All my pond fish have open sores
Hello,
I have a 95 gallon in-ground pond that has been running for the second year.
All of my fish, seven 4" comets and one 7" calico goldfish have developed a severe case of open sores.
<This is very bad...>
  Reading some disease facts on your site, I believe they have Furunculosis.
<Me too... or some extreme environmental insult>
These are the same fish I had last year with no problems.  I have been told by my LFS to use Pond Melafix to treat the pond.
<Ehhh... what?>
After 4 days of usage I have not seen any improvement in the sores.  I am at a loss of what to do next.  My questions are if I should do any of the following: Should I continue this treatment, try some other med, do a large water change, add salt?

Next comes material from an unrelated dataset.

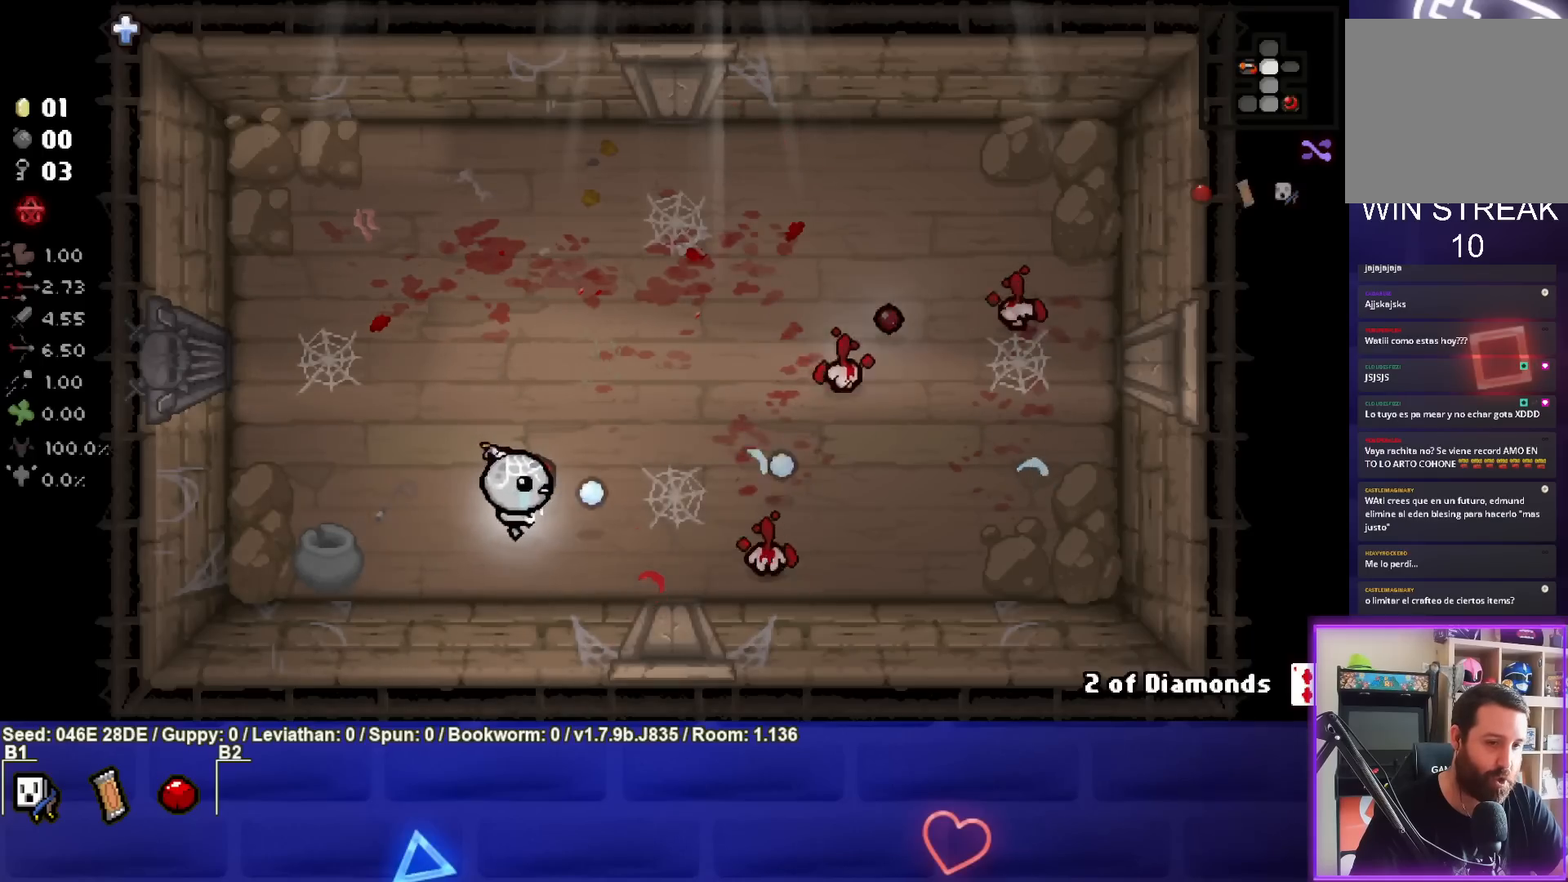
{"buttons": ["CIRCLE"], "left_stick": "center", "events": [[150, "left_stick", "left"], [300, "left_stick", "up-left"], [433, "left_stick", "center"]]}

<Please review the article on Furunculosis... if all fishes are affected I would encourage you to commence a regimen of antibiotic laced food/s>
I would appreciate any help you could give me as the situation looks severe.
Background
Early this year, I added a bio filter to the existing bubbler pump to help filtration and a trickling flagstone rock waterfall.  The water has been clear, which I contribute to the filtering abilities of the thriving water hyacinth, lettuce, and a water Lily.  I have not been in the practice, however, of testing the water as I did not for the first year which was very successful.  The same has held true for this year except for the open sores in the fish.  I perform a 15 gallon water change about every month.

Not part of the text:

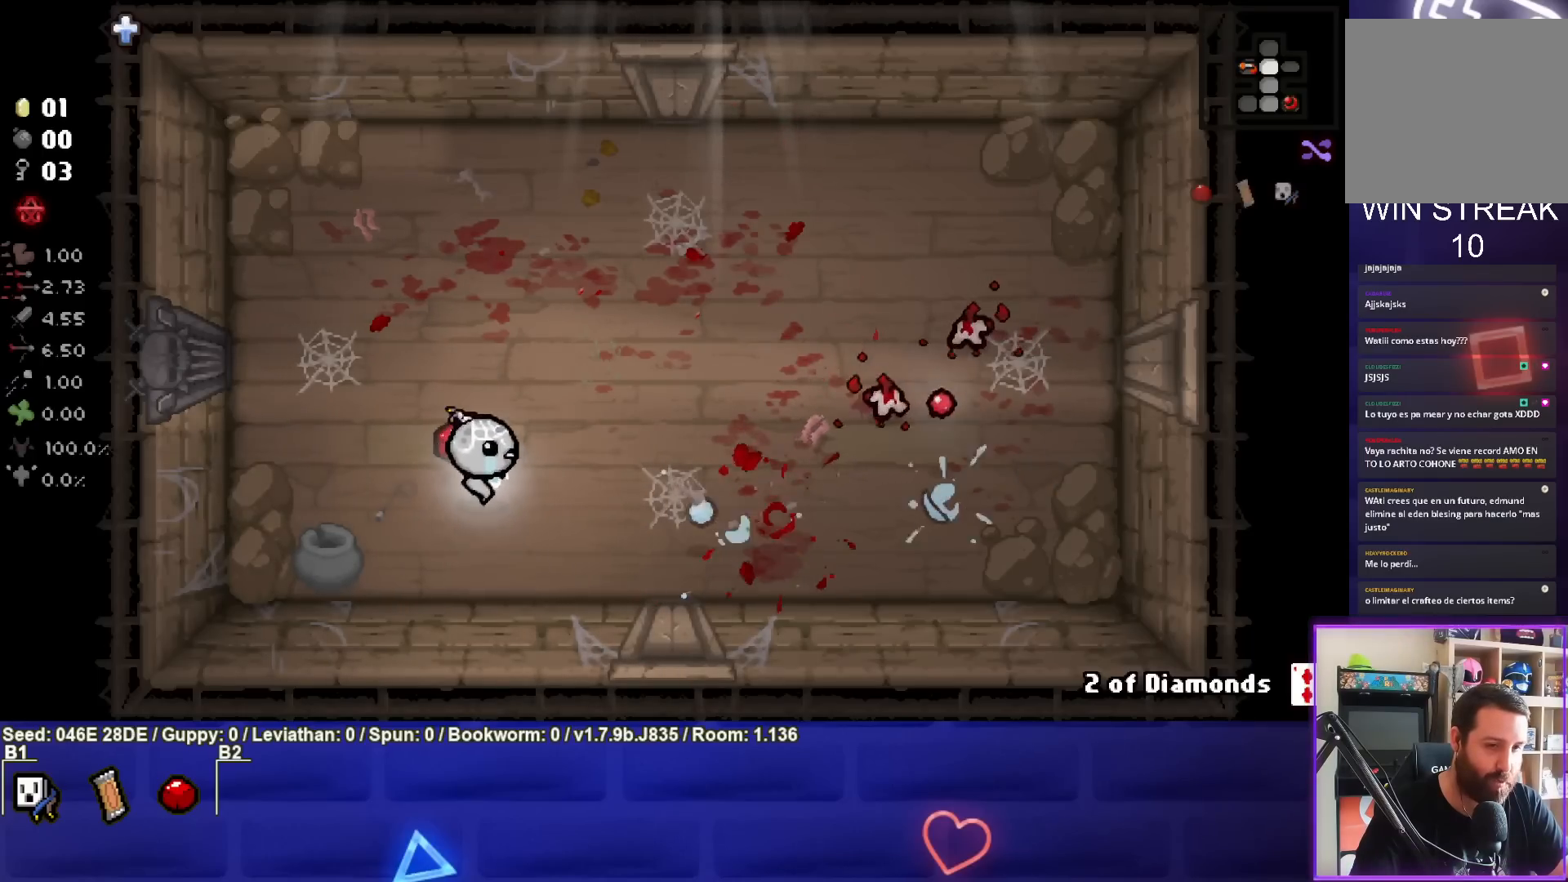
{"buttons": ["CIRCLE"], "left_stick": "right", "events": [[50, "left_stick", "up-right"], [167, "left_stick", "right"]]}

Feeding is once a day without overfeeding where the fish are always eager and active to eat.  Circulation and oxygenation is very adequate.  I have used the Micro Lift product two times, once in the early spring, and once about 1 month later.  Temperatures, as of first noticing the disease, have been low in the upper 50's to high in the mid 70s.
Thanks,
Glenn Koenig
<Do you have a sophisticated store where you might take some of your fish for their inspection? Are the sores emarginated? That is, do they have an obvious reddish zone about the openings? Bob Fenner>

Koi with fungus
I have a Koi fish who recently got a fungus infection (red spots) and I gave him a  fizz tab called fungus clear, and it almost completely cleared up, but not quite, so I changed 25% of the water and put in another one in 4 days. It  cleared up, but 4 days after I put it in, it came back, is it safe to give him a third dose? <It is probably safe to give him the third dose but what concerns me is why he keeps getting the fungus? Is he rubbing on something? Is something stressing him? What's the water quality like? You might want to try addressing these questions while doing his treatment and lets figure out what's going on to keep the fungus issues happening.  Good luck, MacL>
Thank you so much

Question about inside/outside pondfish disease
Hello and thank you in advance for answering my question.
<Hello, Gayle...Jorie here tonight - I'll try my best to help you!>
(1)  I had 10 fish in an outside tank until September 18th when I brought them in for the winter.  I used 50% of their water from outside tank and 50% new water.  Tank has 150 gallons in it.  It has aquarium salt added.  The water temperature was exactly the same when moved from outside tank to inside tank.
<What type of fish are we talking about? Just goldies or something else as well? How long have they been in their present tank set-up?  It's great that you used 50% "old" (and I am assuming it was old enough to have been a fully cycled tank) water, but I would still suggest you closely monitor ammonia, nitrite and nitrates for a while.  Have you have taken any measurements? If so, could you let me know what they were reading? And, definitely good that you matched the temperature...did you check to see if the pH was the same as well? Something else to consider...>
(2)  The 2 very large Comets became so stressed they were attacking the other fish.  They were removed.  2 Koi appeared to have serious Gill Disease and were removed.  Leaving 4 (6 inch) Koi and 2 (3 inch) Comets.
<Did you put these guys in a hospital tank somewhere? If so, how are they doing?>
(3)  They all had started flashing against the bottom of the tank after being in the house for a couple of days.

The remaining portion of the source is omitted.